Your objective: The required output is the line with "text_box [956, 730, 990, 765]" through the final line of the entries, each one exactly as it stands.

Collection entries:

********

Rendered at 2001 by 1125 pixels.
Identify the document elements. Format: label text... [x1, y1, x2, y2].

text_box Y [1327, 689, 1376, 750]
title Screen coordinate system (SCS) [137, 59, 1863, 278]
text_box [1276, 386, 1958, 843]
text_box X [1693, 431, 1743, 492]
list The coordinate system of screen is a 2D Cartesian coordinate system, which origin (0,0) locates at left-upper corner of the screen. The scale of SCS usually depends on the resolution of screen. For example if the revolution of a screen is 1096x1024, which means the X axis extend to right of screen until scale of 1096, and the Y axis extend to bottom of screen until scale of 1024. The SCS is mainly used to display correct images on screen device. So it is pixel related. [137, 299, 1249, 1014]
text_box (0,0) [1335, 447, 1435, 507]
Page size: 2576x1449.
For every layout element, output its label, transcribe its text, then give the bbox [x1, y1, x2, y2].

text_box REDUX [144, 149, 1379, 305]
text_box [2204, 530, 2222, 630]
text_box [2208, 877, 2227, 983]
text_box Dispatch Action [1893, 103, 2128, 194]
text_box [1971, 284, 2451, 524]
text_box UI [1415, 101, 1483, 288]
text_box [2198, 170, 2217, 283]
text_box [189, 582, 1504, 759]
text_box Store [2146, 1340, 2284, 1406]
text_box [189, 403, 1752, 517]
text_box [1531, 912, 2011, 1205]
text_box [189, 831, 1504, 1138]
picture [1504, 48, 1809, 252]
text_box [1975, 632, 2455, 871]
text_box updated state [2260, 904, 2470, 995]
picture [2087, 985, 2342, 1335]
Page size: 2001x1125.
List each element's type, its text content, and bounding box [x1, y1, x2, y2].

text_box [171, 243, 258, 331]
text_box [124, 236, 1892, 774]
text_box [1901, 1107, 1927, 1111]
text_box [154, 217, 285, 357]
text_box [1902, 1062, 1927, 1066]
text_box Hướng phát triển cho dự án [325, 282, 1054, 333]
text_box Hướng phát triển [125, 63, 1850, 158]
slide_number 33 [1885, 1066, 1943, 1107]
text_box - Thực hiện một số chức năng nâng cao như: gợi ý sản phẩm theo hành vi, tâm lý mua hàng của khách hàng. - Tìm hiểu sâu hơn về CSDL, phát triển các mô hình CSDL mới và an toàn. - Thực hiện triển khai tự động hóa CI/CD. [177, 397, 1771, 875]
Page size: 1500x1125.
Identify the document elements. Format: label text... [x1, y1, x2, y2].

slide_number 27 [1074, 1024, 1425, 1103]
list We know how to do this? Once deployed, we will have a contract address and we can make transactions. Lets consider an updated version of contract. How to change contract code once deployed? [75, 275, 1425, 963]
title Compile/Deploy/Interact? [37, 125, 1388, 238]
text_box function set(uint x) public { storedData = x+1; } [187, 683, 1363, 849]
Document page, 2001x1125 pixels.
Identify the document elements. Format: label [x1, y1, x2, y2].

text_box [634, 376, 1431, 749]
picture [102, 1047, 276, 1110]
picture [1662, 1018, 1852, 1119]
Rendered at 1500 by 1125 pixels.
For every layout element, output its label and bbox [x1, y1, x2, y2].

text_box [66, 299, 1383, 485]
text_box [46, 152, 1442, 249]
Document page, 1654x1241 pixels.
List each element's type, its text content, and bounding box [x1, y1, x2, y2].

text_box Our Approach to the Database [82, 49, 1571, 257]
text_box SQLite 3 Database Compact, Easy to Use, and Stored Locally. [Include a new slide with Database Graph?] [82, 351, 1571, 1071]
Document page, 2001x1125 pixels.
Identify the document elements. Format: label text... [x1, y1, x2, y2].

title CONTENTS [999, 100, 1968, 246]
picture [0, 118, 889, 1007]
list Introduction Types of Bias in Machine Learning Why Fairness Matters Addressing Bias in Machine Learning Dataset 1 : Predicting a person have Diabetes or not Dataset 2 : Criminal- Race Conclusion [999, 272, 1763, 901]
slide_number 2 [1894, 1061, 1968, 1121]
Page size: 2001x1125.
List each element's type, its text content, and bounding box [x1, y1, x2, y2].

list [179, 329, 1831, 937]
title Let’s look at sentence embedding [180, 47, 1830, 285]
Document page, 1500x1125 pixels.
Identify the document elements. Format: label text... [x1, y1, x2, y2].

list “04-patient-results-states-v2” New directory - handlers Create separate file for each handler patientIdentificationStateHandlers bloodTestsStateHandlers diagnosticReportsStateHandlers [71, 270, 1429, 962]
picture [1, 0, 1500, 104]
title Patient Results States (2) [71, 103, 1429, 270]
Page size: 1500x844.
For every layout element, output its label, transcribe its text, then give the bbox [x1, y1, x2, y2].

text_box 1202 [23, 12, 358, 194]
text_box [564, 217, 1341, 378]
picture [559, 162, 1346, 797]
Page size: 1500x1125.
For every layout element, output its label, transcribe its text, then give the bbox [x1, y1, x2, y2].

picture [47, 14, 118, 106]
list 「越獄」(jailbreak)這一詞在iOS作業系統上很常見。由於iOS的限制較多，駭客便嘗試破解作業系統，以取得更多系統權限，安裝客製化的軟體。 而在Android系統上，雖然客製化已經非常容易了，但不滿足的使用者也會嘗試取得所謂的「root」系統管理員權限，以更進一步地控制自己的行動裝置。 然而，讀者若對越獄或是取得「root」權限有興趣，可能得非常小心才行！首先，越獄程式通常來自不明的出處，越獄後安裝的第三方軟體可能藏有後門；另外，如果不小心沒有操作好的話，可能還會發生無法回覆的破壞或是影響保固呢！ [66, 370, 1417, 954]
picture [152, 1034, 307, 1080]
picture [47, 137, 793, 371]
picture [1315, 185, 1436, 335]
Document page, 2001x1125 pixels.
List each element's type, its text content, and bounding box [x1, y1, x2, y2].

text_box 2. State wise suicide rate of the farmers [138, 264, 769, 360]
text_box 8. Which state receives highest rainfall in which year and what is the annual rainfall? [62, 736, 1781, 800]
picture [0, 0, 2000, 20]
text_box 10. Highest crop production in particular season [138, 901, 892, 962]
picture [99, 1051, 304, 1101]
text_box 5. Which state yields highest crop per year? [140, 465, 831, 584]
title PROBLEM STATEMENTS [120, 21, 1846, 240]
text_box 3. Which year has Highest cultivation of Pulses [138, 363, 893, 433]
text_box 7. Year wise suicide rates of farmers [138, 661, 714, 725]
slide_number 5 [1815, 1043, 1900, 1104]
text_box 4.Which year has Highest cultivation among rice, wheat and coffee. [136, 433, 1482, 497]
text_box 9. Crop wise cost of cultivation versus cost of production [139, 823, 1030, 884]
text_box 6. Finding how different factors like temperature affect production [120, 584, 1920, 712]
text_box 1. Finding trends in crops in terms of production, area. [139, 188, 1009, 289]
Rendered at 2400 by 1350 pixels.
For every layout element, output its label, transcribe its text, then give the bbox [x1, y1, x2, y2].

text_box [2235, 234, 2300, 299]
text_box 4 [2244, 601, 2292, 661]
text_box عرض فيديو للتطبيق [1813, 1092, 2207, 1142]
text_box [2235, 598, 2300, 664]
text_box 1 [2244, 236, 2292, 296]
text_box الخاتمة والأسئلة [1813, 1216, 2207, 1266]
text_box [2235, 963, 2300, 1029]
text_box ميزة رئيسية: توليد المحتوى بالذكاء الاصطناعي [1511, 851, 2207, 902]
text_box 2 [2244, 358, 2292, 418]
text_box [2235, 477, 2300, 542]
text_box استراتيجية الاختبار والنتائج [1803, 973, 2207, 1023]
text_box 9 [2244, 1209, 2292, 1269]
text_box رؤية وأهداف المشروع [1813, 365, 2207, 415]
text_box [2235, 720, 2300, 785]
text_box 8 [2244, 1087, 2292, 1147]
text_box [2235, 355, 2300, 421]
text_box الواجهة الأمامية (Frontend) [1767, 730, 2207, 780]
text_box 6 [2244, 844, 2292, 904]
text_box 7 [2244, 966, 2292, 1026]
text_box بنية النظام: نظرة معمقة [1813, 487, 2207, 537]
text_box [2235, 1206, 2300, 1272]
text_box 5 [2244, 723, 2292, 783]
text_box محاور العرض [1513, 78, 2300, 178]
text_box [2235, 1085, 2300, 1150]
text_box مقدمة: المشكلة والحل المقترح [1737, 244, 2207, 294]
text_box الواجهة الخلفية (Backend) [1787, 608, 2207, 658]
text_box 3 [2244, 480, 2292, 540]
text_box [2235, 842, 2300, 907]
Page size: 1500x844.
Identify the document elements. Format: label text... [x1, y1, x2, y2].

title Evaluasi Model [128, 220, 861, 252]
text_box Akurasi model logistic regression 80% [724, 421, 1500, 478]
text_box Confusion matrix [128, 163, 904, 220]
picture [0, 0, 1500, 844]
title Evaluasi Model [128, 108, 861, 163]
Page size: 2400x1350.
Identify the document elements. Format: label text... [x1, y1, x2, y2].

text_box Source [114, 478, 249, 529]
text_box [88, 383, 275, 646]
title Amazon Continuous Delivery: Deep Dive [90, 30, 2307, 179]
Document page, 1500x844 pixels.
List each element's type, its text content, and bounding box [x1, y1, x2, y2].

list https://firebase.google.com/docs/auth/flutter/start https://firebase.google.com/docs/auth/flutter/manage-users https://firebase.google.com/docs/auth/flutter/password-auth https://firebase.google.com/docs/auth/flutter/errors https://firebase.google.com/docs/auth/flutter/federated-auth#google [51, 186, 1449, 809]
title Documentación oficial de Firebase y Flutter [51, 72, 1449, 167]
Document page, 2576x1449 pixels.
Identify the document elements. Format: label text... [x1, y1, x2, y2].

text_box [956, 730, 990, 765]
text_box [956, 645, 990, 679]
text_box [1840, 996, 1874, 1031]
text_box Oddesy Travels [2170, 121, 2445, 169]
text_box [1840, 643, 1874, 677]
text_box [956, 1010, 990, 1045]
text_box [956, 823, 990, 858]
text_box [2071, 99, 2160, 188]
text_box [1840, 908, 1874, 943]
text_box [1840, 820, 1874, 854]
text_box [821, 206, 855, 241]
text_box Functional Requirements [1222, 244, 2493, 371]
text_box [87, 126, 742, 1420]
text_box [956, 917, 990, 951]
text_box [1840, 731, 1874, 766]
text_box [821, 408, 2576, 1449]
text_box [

********

Result below:
text_box [956, 730, 990, 765]
text_box [956, 645, 990, 679]
text_box [1840, 996, 1874, 1031]
text_box Oddesy Travels [2170, 121, 2445, 169]
text_box [1840, 643, 1874, 677]
text_box [956, 1010, 990, 1045]
text_box [956, 823, 990, 858]
text_box [2071, 99, 2160, 188]
text_box [1840, 908, 1874, 943]
text_box [1840, 820, 1874, 854]
text_box [821, 206, 855, 241]
text_box Functional Requirements [1222, 244, 2493, 371]
text_box [87, 126, 742, 1420]
text_box [956, 917, 990, 951]
text_box [1840, 731, 1874, 766]
text_box [821, 408, 2576, 1449]
text_box [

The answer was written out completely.